With a few clicks, I clicked open one of his textbooks. The athletics department paid for all of the upgrades. There it was, one of the expensive audiobook add-ons for the textbook. I waited while Adam was silent next to me.

The seconds counted down.

"You get ten bonus points if you write notes for the chapter," I told him, reading off the screen.

Adam walked slowly back like we were in the midst of a hostage situation. Like he was expecting me to detonate a bomb. Which he wasn’t completely wrong about. I drummed my fingers on the table while he pulled out his chair and took his seat, watching me with narrowed eyes.

“Ice princess,” he began. “I could get you in a lot of trouble for—”

“We’re two weeks into spring and you decide to embarrass me like this?” I grilled him.

Adam froze. His frown deepened. “Embarrass you?”

“Yes. Embarrass me.
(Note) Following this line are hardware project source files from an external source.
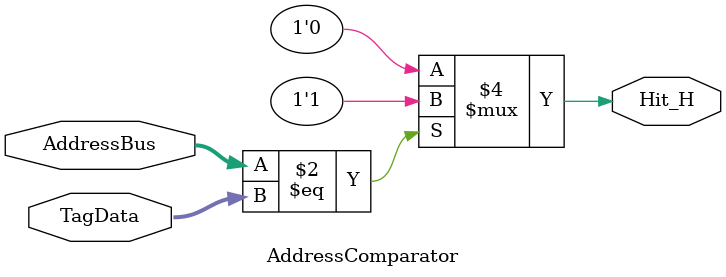
<source format=v>
module AddressComparator(
  input [18:0] AddressBus,
  input [18:0] TagData,

  output reg Hit_H
);

always@(*)begin
  if(AddressBus == TagData) Hit_H=1;
  else Hit_H = 0;
end

endmodule

</source>
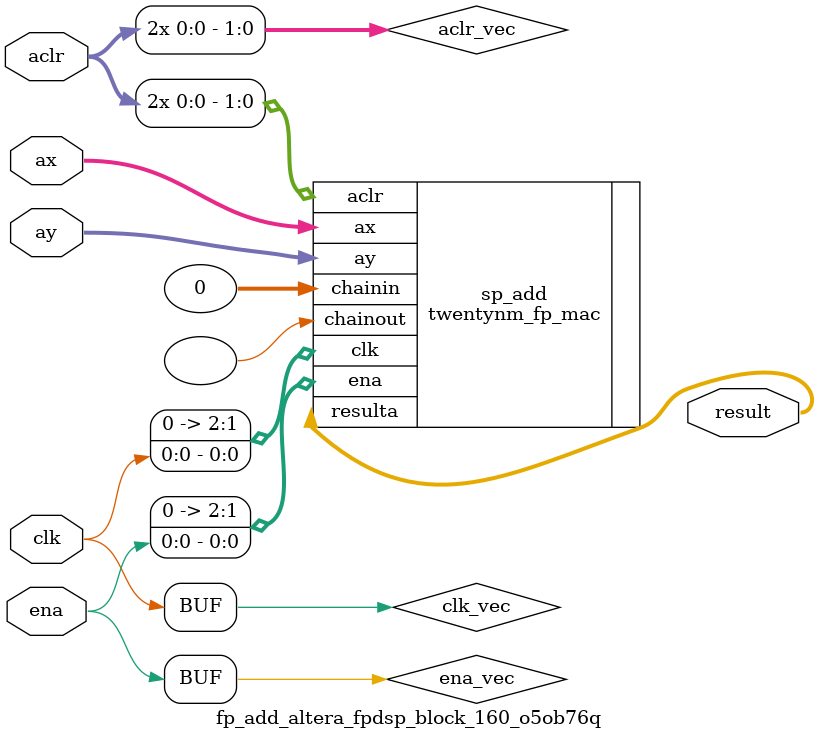
<source format=sv>
module fp_add_altera_fpdsp_block_160_o5ob76q  (
    input  wire                          clk,
    input  wire                          ena,
    input  wire                          aclr,
    input  wire [31:0]                   ax,
    input  wire [31:0]                   ay,
    output wire [31:0]                   result

	);
    wire [1-1:0] clk_vec;
    wire [1-1:0] ena_vec;
    wire [1:0]                   aclr_vec;
    assign clk_vec[0] = clk;
    assign ena_vec[0] = ena;
    assign aclr_vec[1] = aclr;
    assign aclr_vec[0] = aclr;

twentynm_fp_mac  #(
    .ax_clock("0"),
    .ay_clock("0"),
    .az_clock("NONE"),
    .output_clock("0"),
    .accumulate_clock("NONE"),
    .ax_chainin_pl_clock("NONE"),
    .accum_pipeline_clock("NONE"),
    .mult_pipeline_clock("NONE"),
    .adder_input_clock("0"),
    .accum_adder_clock("NONE"),
    .use_chainin("false"),
    .operation_mode("sp_add"),
    .adder_subtract("false")
) sp_add (
    .clk({1'b0,1'b0,clk_vec[0]}),
    .ena({1'b0,1'b0,ena_vec[0]}),
    .aclr(aclr_vec),
    .ax(ax),
    .ay(ay),

    .chainin(32'b0),
    .resulta(result),
    .chainout()
);
endmodule


</source>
Because this is embarrassing.”

“Hold on.” He threw up his hands. “You were the one jumping around and shit!”

“We’re not even a quarter into the semester. Why are your grades this horrifying?” I woke up the tablet again, showing him everything he already knew. “Your team made me sign a contract saying I would keep you out of trouble and you’re this close to getting there with your grades? All those lunches I was getting my coding projects done and what were you doing?”

“I’m still above a two point three.”

“A two point three?!”

Adam frowned, genuinely confused. “Yeah, I can still play football with that.”

“Wow.” I pushed the tablet towards him. “So, you're telling me that’s the best you can do? That’s it?”

“I’m becoming a professional football player,” Adam said, like I had my brain sucked out before lunch and couldn’t remember the only thing that was reiterated to me every single day. “I don’t need this shit. I keep my grades above seventy-five in every class. I do enough to get by. None of this is going to apply to jackshit I do in the future.”

I raised an eyebrow. “That’s your reason?”

“Yeah. It’s a great reason.”

“So, ten years down the line, you’re okay with all these managers and agents and investors and everything being the smartest in the room?” I crossed my arms over my chest. “You’re fine with being led around like a dog? You don’t want better? Fifteen years in and you get caught up in a cryptocurrency scam and your big defense is—oh, man—I forgot how to read.”

“I aced my business classes last semester,” Adam dug in.

“You can make a PowerPoint? Amazing. But here you are barely passing in basic math.”

Adam sat back in his chair, staring at me with every inch of disbelief he had in him. He started to laugh, but it was the most hollow laugh I’d ever heard from him. I really ticked him off. Another button that riles him up.

“I could do this shit if I wanted to,” Adam said.

“But you can’t,” I countered. “So you don’t.”

“You’re trying to psychology me.”

“How would you know? You’re almost failing that class too.”

Adam shifted back in his seat. “What the hell do you care for?”

That grated my nerves. Why would I care if he was missing a class? Because he was squandering a free education for nothing. My parents would’ve been furious.

“Because if you miss a class tomorrow, you’re screwed,” I snapped. “And that’s on me, your babysitter.”